Understanding why $\sum_{i=n}^\infty \mu(E_i)=n=\mu(E_n)$ in the proof of Kac's recurrence theorem

Question

Let $(M, F,\mu)$ be a finite measure space, $f:M\to M$ be a $\mu$-measurable function such that $\forall A\in F:\mu(A)=\mu(f^{-1}(A))$ and $E\in F:\mu(E)>0$. Define

$$\rho_E(x) = \min\{n\geq 1:f^n(x)\in E\}$$

$$E_0 = \{x\in E:f^n(x)\not\in E \text{ for every $n\geq 1$}\}$$

$$E_0^* = \{x\in M:f^n(x)\not\in E \text{ for every $n\geq 0$}\}$$

$$E_n = \{x\in E:f^k(x)\not\in E \text{ for every $1\leq k\leq n-1$, but $f^n(x)\in E$}\}$$

$$E_n^* = \{x\in M:f^k(x)\not\in E \text{ for every $0\leq k\leq n-1$, but $f^n(x)\in E$}\}$$

I am trying to understand why $\sum_{i=n}^\infty \mu(E_i) = n\mu(E_n)$. The following is known:

1. $E_n, E_n^*$s form a disjoint partition of $\mu$-measurable sets for $M

2. $f^{-1}(E_n^*) = E_{n+1}^*\cup E_{n+1}$

3. $\mu(E_n^*) = \mu(E_m^*) + \sum_{i=n+1}^m\mu(E_i) \text{ for every $m>n$}$

4. The prior parts imply that $\mu(E_n^*) = \sum_{i=n+1}^\infty \mu(E_i)$

5. Thus $\mu(M) - \mu(E_0^*) = \sum_{n=1}^\infty\sum_{i=n}^\infty\mu(E_i)$

How can we then say that $\sum_{n=1}^\infty\sum_{i=n}^\infty\mu(E_i) = \sum_{n=1}^\infty n\mu(E_n)$?

Answer 1

I am trying to understand why $\sum_{i=n}^\infty \mu(E_i) = n\mu(E_n)$.
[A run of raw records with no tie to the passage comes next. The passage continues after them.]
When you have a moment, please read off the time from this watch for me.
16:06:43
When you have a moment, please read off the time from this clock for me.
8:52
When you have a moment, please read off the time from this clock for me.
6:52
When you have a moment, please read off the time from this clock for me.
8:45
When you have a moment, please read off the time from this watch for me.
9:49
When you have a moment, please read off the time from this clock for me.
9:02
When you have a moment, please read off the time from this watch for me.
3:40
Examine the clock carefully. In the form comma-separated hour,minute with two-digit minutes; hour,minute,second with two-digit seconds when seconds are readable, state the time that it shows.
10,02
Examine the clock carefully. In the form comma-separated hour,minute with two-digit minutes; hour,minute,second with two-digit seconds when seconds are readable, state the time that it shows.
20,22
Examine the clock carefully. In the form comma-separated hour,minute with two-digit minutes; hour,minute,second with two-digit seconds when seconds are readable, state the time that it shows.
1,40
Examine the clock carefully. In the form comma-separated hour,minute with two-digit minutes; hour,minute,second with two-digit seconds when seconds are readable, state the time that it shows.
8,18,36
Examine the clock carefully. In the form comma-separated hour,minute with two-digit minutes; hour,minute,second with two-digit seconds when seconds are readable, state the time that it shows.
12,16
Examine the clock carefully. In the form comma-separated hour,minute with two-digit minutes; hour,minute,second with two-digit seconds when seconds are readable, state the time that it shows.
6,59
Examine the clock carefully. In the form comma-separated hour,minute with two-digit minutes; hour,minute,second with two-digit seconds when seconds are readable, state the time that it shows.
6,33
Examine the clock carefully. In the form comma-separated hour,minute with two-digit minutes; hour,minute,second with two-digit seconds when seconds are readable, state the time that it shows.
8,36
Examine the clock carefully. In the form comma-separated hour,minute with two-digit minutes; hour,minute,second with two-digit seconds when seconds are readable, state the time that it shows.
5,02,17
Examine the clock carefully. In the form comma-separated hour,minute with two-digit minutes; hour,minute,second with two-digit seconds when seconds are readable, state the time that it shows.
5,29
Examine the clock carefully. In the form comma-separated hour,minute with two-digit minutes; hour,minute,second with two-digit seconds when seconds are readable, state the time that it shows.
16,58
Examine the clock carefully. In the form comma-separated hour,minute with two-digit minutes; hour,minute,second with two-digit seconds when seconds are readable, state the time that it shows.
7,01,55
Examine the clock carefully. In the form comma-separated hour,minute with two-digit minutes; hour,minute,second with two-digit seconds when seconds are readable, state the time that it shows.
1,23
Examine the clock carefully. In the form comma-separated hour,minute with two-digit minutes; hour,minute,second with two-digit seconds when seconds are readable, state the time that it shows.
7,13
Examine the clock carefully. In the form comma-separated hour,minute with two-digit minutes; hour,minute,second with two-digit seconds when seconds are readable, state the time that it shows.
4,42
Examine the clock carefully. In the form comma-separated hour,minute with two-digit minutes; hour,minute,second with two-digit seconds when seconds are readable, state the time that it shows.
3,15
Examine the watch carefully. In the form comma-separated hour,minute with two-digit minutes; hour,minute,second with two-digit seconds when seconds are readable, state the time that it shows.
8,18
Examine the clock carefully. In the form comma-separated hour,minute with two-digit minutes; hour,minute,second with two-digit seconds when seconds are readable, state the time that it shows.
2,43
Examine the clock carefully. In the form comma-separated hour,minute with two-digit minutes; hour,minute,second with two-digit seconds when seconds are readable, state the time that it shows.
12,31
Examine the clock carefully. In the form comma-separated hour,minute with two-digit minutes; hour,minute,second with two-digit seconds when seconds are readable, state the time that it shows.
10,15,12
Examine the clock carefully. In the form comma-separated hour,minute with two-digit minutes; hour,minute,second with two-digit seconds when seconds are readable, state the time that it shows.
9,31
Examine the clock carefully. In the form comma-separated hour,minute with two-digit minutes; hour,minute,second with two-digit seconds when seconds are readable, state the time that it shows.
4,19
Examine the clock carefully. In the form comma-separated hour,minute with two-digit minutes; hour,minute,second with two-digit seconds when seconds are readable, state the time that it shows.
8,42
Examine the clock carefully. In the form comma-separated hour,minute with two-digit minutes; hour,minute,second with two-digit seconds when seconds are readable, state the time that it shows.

This is not necessarily true; but see below.

How can we then say that $\sum_{n=1}^\infty\sum_{i=n}^\infty\mu(E_i) = \sum_{n=1}^\infty n\mu(E_n)$?

One can write the infinite double sum on the LHS as a sum of terms that are typographically arranged so that on row $1$ the terms of the inner sum with $n=1$ are seen, on row $2$ the leftmost position is skipped and the terms of the inner sum with $n=2$ are seen etc:

\begin{align*} \sum_{i=1}^\infty\mu(E_i) &= \mu(E_1) + \mu(E_2) + \mu(E_3)+\cdots\\ \sum_{i=2}^\infty\mu(E_i) &= \phantom{\mu(E_1) +}\, \mu(E_2) + \mu(E_3)+\cdots\\ \sum_{i=3}^\infty\mu(E_i) &= \phantom{\mu(E_1) +\mu(E_2) +} \, \mu(E_3)+\cdots\\ \vdots \end{align*}

Reading the terms column by column gives the RHS. (This reordering is admissible; see Why can we interchange summations?)

Answer 2

I think some of the facts you wrote are irrelevant to your question of why $\sum_{i=n}^\infty \mu(E_i) = n\mu(E_n) $?

I think that the solution to your question comes from the layer cake representation\formula. Define $\tau(x):= \rho_E(x)\cdot \mathbf{1}_E(x)$. Your question amounts to showing $\int_{E_n}\tau d\mu = \mu \big( \infty> \tau(x)\geq n \big)$.

If you know that $\tau$ is finite almost surely, this follows immediately from the following version of the layer cake formula.

$$ n\mu(E_n) =\int_{E_n} \tau d\mu = \int_{0}^\infty \mu \Big( \tau(x)>t \Big)dt = \int_{n}^\infty \mu \Big( \tau(x)>t \Big)dt= \sum_{k=n}^\infty \mu(E_k) +\mu(E_0) . $$

Poincaré recurrence theorem says that $\mu(E_0)=0$.